Along with announcing 2018 preliminary results of WPP, the company’s CEO Mark Read said that the first half of 2019 will be ‘challenging due to headwinds from client losses in 2018’.
In 2018, Read took a few major actions like merging VML with Y&R and JWT with Wunderman and realigned US healthcare agencies. Read said, “We start the year with fewer clients under review than we did in 2018, and investments in creativity and technology will further improve the competitiveness of our offer.”
Pointing out at the VML&Y&R merger, Read said, “Since five months of VML&Y&R merger, the new entity is showing early signs of success in attracting new business and new talent to WPP. The newly formed VMLY&R, for example, has enjoyed a strong start, with client wins totalling $25 million in its first 90 days.”
The company saw a drop of 1.3% in revenue to $20.6 billion and 8.8% EBITDA decreased to £2.3 billion in 2018.
Putting creativity and technology at the heart of WPP’s transformation phase, Read marked 2019 as the beginning of a three-year turnaround plan. “We are at the beginning of a three-year turnaround plan, but WPP’s new positioning as a creative transformation company with stronger, more integrated, more tech-enabled agencies is already proving effective, having driven several of our recent new business successes,” he said.

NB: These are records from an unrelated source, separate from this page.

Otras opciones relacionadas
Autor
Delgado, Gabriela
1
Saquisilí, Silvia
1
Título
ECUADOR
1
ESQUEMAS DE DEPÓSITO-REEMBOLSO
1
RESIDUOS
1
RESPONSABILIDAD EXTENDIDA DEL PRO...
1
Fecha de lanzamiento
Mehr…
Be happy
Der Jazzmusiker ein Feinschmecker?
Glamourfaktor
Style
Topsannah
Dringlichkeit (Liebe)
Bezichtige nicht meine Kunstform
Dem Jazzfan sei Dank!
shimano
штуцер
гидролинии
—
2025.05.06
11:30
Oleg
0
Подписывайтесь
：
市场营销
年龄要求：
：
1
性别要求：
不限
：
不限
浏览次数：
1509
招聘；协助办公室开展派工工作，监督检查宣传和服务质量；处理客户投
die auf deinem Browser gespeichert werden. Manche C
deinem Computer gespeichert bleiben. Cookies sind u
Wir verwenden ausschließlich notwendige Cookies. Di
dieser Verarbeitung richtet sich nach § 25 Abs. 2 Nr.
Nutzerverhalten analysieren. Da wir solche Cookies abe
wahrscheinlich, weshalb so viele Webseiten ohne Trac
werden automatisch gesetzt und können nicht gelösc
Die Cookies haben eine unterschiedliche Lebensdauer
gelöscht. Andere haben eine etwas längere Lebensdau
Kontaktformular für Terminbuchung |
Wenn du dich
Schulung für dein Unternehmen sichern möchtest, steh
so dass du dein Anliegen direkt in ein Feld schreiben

Last year, WPP agencies had lost its three major accounts. Mindshare lost American Express’ media account to IPG’s UM, Ford was given away to BBDO and United Airlines moved from Wunderman to Dentsu.

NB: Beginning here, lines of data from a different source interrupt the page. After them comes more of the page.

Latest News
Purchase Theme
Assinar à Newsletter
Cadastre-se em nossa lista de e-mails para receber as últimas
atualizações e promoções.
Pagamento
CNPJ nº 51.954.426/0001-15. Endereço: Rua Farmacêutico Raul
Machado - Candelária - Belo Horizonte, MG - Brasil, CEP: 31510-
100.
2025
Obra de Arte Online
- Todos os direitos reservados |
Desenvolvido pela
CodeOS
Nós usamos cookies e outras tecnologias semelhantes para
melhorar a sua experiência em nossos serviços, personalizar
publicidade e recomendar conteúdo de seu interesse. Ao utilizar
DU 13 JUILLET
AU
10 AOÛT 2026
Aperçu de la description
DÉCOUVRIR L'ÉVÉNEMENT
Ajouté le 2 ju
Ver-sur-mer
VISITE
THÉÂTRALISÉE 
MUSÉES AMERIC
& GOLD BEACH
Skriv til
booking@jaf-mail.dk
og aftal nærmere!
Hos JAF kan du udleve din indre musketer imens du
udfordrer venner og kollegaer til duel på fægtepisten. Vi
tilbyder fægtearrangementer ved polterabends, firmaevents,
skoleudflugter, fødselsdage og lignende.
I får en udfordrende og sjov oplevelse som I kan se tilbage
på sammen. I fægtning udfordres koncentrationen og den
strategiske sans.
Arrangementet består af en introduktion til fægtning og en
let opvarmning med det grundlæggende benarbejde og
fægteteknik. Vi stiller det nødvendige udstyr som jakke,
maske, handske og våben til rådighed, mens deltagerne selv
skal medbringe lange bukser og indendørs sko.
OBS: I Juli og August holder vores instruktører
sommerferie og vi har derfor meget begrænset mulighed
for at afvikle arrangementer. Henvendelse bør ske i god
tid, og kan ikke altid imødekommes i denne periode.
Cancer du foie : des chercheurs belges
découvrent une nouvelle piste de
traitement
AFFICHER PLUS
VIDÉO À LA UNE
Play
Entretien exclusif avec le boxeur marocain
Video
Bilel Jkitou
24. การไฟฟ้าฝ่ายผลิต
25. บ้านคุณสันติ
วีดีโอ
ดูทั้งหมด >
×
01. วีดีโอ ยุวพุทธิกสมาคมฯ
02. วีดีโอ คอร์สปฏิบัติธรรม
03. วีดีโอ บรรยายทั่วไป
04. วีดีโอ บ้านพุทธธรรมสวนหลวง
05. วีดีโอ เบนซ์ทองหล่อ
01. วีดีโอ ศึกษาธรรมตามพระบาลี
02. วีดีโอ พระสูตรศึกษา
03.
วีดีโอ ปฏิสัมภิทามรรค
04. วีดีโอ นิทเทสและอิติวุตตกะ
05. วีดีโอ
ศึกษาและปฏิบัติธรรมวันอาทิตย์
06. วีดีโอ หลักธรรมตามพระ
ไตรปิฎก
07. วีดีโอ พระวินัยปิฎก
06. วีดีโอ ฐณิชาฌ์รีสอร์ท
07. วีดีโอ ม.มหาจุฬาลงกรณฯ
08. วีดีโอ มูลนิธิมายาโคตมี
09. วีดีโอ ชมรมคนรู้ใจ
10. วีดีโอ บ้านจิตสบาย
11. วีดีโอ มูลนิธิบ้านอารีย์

Despite these major shocks, Read said, “ The quality of our creative work has been exceptional, with six WPP spots featuring at this year’s Super Bowl and work such as Grey’s ‘The Best Men Can Be’ for Gillette demonstrating once again the global impact of what we do.”

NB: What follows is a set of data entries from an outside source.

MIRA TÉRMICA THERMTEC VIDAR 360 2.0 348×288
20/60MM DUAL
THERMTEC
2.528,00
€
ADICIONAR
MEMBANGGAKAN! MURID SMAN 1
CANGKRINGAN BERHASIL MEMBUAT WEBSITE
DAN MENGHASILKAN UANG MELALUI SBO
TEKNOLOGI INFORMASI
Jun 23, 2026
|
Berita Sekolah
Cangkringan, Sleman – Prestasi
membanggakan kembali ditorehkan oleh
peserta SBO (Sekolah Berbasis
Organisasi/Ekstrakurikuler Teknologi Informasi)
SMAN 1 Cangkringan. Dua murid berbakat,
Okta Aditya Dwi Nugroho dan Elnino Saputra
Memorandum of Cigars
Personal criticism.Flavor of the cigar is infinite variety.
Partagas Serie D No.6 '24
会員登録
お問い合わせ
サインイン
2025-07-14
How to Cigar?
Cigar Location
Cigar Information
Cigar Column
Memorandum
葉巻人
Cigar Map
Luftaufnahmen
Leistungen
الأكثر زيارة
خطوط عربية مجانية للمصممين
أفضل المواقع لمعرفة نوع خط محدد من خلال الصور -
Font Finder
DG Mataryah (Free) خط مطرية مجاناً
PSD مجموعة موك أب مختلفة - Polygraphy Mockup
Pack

Throwing some light on the 2018 financial results, Read added, “Through 36 disposals since April 2018, we have strengthened our balance sheet and streamlined our business, raising £849 million of cash proceeds in 2018. Our results for 2018 are at the upper end of the guidance we provided in October, with like-for-like revenue less pass-through costs down 0.4%.”
Read said that WPP’ business is performing strongly in Western Continental Europe, Asia Pacific, Latin America, Africa and the Middle East and Central and Eastern Europe. “Important wins such as Volkswagen in North America reflect our creative strengths, and we are making significant investments in talent in our largest market,” he added.